The Kotel Agreement and the Conversion Law – A Report from Jerusalem


Tzachi Hanegi. Rabbi Gilad Kariv, Executive Director of the Israel Movement for Progressive Judaism is behind Hanegbi and to his left. My photo.

I just returned from meetings of the Board of Governors of the Jewish Agency for Israel (BOG of JAFI) and the Zionist Council of the World Zionist Organization (Vaad HaPoel of the WZO) that met this past week in Jerusalem. (see notes below about these two national institutions of the Jewish people).

Two items were prominent on the agenda of JAFI – The Kotel Agreement compromise reached by the government of Israel in January 2016 (19 months ago) and the Conversion Law introduced before the Knesset by the ultra-Orthodox religious parties.

### TO BE DONE
**1.** According to the Jerusalem report, in what month and year did the government of Israel reach the Kotel Agreement compromise?
**2.** Rewrite the stretch of the Jerusalem report from "Tzachi Hanegi. Rabbi" through "the Jewish people).", changing "Zionist Council" to "General Council".

Data excerpts
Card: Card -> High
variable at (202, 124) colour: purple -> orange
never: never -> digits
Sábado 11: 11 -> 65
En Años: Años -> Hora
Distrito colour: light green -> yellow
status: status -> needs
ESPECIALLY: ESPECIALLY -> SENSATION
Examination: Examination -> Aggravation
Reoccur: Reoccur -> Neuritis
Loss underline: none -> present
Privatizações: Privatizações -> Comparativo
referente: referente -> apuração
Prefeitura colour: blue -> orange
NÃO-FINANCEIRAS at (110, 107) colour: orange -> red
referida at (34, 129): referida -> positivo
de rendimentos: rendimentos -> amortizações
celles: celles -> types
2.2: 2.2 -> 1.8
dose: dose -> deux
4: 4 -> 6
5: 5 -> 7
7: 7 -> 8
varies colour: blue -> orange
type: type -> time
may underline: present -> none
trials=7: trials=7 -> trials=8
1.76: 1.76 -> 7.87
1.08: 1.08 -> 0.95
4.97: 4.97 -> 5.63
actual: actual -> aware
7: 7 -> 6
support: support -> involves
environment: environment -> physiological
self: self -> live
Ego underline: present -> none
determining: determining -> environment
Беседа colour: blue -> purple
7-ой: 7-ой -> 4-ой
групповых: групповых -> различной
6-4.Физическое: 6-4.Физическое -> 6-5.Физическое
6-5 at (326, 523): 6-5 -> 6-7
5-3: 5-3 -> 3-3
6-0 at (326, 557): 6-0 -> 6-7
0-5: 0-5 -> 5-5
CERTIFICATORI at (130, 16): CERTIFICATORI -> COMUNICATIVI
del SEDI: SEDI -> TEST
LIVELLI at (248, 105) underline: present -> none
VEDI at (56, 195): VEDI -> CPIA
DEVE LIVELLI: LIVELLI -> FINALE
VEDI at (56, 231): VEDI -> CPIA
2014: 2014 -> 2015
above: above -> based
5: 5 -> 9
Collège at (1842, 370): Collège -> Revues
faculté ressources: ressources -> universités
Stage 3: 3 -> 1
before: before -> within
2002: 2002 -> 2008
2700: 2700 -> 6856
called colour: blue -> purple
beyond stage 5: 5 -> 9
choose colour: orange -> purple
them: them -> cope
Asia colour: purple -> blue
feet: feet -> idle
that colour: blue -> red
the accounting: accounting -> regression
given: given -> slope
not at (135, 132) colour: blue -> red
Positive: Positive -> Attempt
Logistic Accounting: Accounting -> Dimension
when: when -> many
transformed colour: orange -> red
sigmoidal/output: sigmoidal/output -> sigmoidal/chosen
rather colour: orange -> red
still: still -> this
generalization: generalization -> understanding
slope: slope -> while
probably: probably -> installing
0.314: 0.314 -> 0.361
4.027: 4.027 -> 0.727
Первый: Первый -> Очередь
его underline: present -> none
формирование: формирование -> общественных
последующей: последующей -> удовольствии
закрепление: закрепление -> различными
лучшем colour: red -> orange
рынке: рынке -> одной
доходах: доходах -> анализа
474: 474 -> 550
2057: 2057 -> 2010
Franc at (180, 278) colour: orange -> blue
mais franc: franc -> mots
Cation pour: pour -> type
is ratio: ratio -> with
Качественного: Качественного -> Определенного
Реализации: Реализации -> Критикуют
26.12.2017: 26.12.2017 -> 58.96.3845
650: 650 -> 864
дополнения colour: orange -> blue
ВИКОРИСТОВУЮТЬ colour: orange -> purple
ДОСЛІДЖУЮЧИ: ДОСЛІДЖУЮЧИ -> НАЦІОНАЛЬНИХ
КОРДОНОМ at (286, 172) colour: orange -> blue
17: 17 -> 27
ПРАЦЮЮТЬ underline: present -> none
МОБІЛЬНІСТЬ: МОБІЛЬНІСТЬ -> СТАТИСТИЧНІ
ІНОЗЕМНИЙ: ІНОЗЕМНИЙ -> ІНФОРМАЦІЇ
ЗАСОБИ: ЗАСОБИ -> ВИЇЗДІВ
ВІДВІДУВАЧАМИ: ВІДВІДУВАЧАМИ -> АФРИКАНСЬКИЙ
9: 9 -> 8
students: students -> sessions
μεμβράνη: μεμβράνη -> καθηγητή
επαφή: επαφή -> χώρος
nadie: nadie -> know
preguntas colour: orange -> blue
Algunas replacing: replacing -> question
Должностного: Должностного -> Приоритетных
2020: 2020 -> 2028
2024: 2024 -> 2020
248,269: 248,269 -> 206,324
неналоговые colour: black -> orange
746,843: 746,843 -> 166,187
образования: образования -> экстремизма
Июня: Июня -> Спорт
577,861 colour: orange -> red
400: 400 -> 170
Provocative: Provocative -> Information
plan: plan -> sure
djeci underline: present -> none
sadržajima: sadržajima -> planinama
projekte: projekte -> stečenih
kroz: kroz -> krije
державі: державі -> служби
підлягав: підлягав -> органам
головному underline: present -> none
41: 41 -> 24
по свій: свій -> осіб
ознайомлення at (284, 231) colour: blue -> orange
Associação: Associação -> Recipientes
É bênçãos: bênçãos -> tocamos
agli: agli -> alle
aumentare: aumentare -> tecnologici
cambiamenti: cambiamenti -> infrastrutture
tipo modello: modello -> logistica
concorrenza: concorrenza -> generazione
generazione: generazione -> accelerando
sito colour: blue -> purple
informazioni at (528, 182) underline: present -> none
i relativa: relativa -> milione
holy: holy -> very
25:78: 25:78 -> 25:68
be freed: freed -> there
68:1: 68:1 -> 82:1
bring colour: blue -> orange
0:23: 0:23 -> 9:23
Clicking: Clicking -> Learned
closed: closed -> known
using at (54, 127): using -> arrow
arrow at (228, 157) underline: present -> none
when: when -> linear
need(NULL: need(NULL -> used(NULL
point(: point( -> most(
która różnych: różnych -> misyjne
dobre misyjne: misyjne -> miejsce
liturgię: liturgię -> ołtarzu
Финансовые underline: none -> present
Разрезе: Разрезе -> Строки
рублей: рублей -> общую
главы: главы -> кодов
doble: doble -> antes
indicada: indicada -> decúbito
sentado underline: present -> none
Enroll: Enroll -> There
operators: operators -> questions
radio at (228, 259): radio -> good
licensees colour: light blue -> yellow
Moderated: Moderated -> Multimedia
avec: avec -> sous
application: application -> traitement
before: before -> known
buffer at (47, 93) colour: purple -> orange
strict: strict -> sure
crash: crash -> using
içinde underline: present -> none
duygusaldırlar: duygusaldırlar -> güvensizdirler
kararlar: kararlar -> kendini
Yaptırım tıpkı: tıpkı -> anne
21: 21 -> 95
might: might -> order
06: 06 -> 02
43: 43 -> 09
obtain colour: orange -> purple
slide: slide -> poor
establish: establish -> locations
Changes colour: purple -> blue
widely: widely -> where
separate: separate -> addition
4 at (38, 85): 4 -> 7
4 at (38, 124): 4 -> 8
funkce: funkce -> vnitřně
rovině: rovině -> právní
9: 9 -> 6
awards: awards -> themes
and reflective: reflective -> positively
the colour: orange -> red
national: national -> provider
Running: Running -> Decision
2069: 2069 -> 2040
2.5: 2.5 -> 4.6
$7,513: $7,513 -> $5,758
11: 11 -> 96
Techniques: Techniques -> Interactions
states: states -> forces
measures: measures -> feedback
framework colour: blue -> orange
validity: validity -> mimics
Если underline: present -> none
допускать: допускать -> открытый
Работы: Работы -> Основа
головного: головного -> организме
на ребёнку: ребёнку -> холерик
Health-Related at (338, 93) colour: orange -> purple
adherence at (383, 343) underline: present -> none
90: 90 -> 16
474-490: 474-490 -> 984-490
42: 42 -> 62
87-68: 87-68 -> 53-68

### RESULTS OF THE TASKS
**1.** January 2016.

**2.**
Tzachi Hanegi. Rabbi Gilad Kariv, Executive Director of the Israel Movement for Progressive Judaism is behind Hanegbi and to his left. My photo.

I just returned from meetings of the Board of Governors of the Jewish Agency for Israel (BOG of JAFI) and the General Council of the World Zionist Organization (Vaad HaPoel of the WZO) that met this past week in Jerusalem. (see notes below about these two national institutions of the Jewish people).